Does your training Environment Model that shooting at enemies (eventually) makes them stop spitting out bullets? I also would assume that total survival time is a part of the score, otherwise the Boss would just be a loosing game score wise.

[–] zolax@programming.dev 1 points 5 months ago

the training environment is pretty basic right now so all bullets shoot from the top of the screen with no enemy to destroy.

additionally, the program I'm using to get player and bullet data (twinject) doesn't support enemy detection so the neural network wouldn't be able to see enemies in an existing bullet hell game. the character used has a wide bullet spread and honing bullets so the neural network inadvertently destroys the enemies on screen.

the time spent in each training session is constant rather than dependent on survival time because the scoring system is based on the total bullet distance only.

[–] taaz@biglemmowski.win 4 points 5 months ago* (last edited 5 months ago) (1 children)

A bit offtopic but either way, have you ever tried applying NN agents on games with incomplete information, card games with opponents and alike?

[–] zolax@programming.dev 3 points 5 months ago

I did create a music NN and started coding an UNO NN, but apart from that, no

[–] shasta@lemm.ee 2 points 5 months ago (1 children)
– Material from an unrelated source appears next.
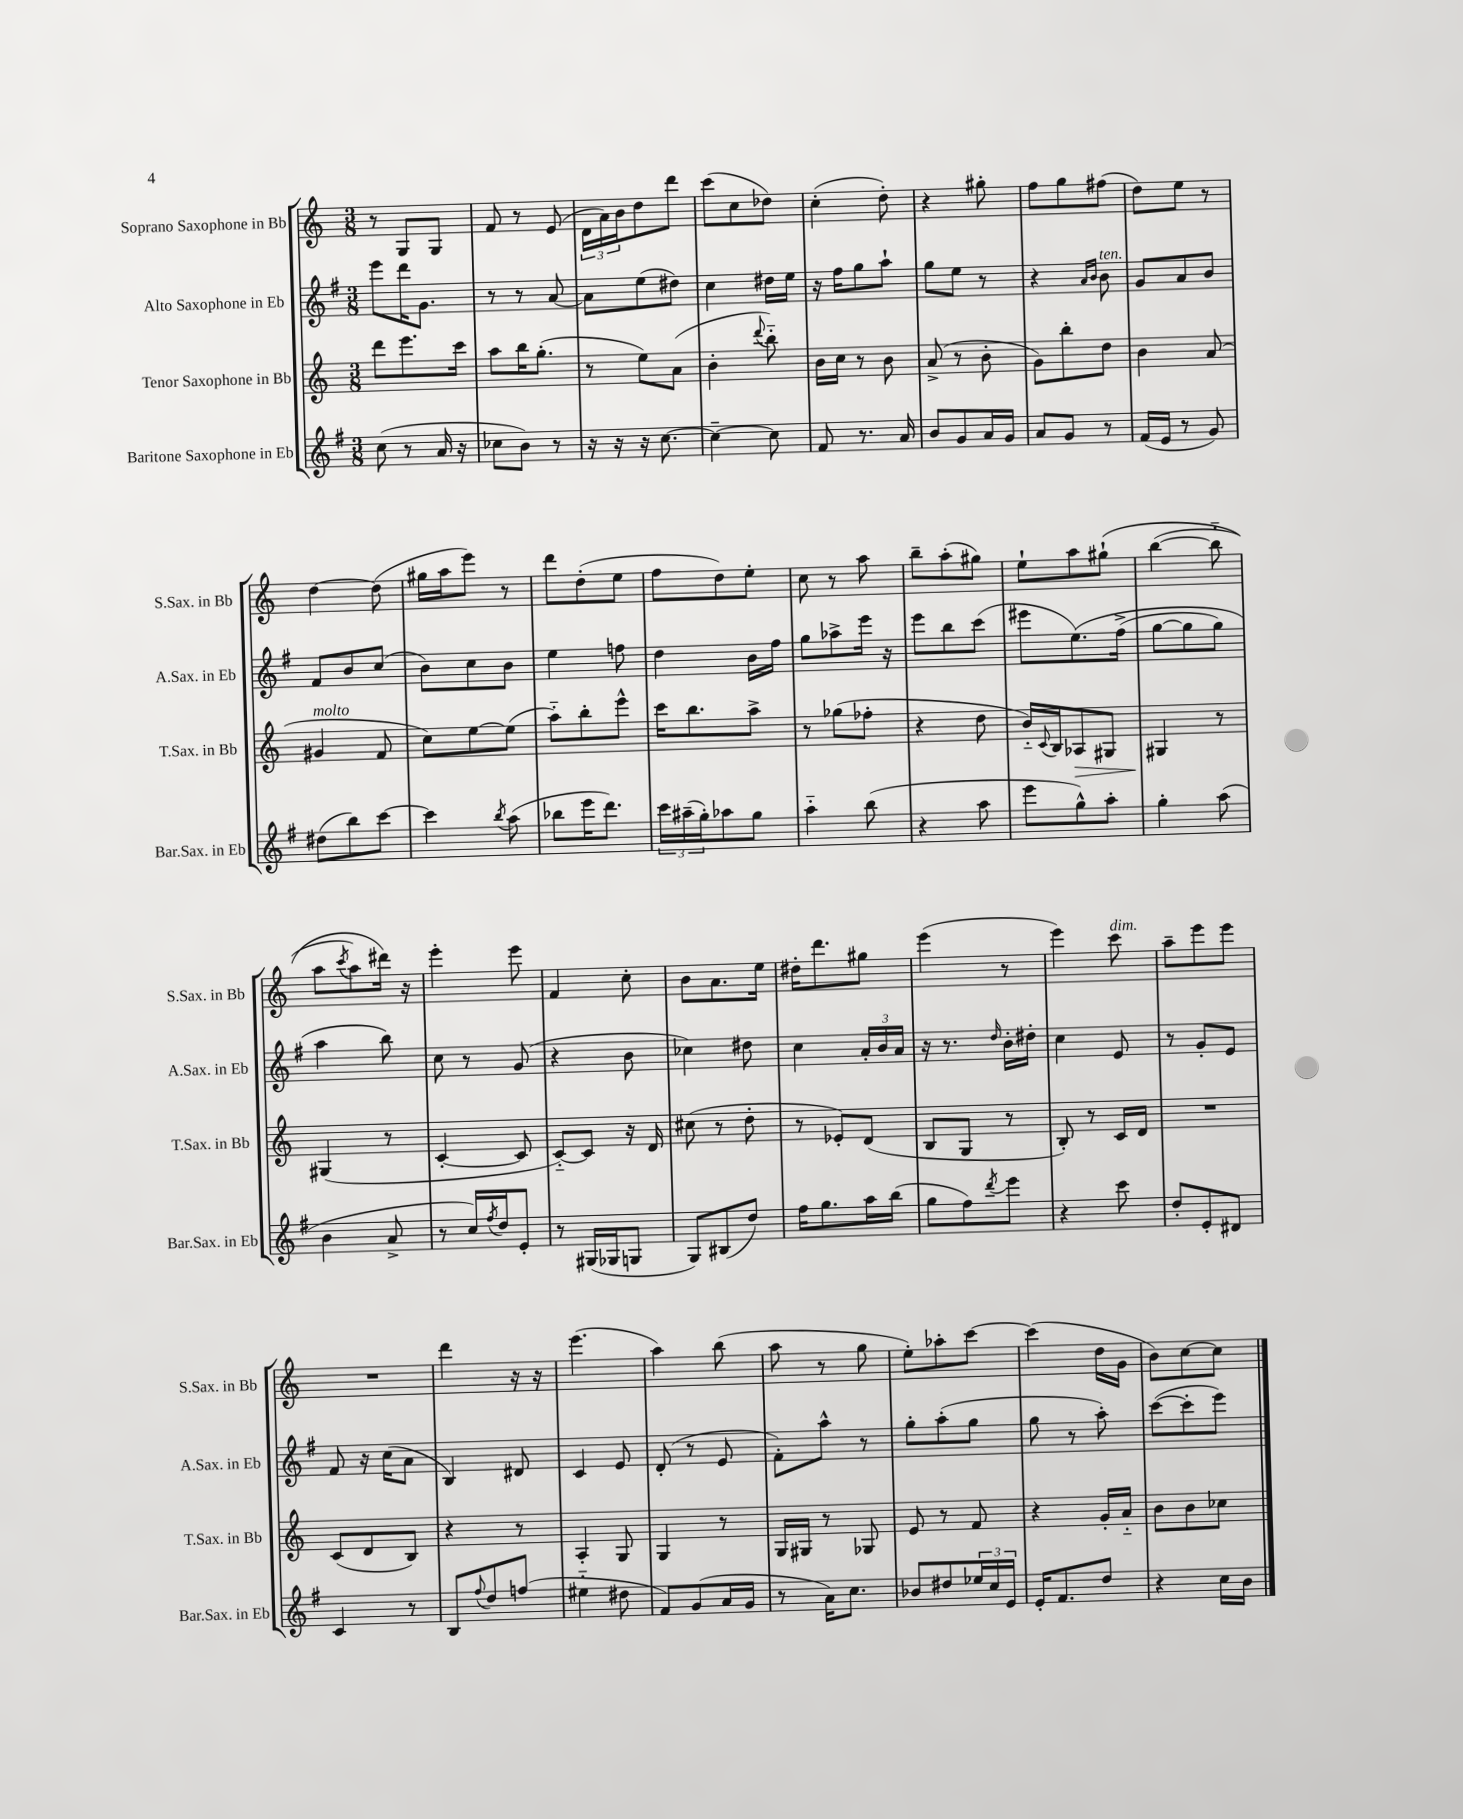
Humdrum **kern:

Wouldn't a regular bot be easier to make and perform better?

[–] zolax@programming.dev 3 points 5 months ago

currently, yes, but this is more an investigation into how well a neural network could play a bullet hell game

very few bullet hell AI programs rely on machine learning and virtually all of the popular ones use algorithms.

but it is interesting to see how it mimics human behaviour, skills and strategies and how different methods of machine learning perform and why

(plus I understand machine learning more than the theory behind those bullet hell bots.)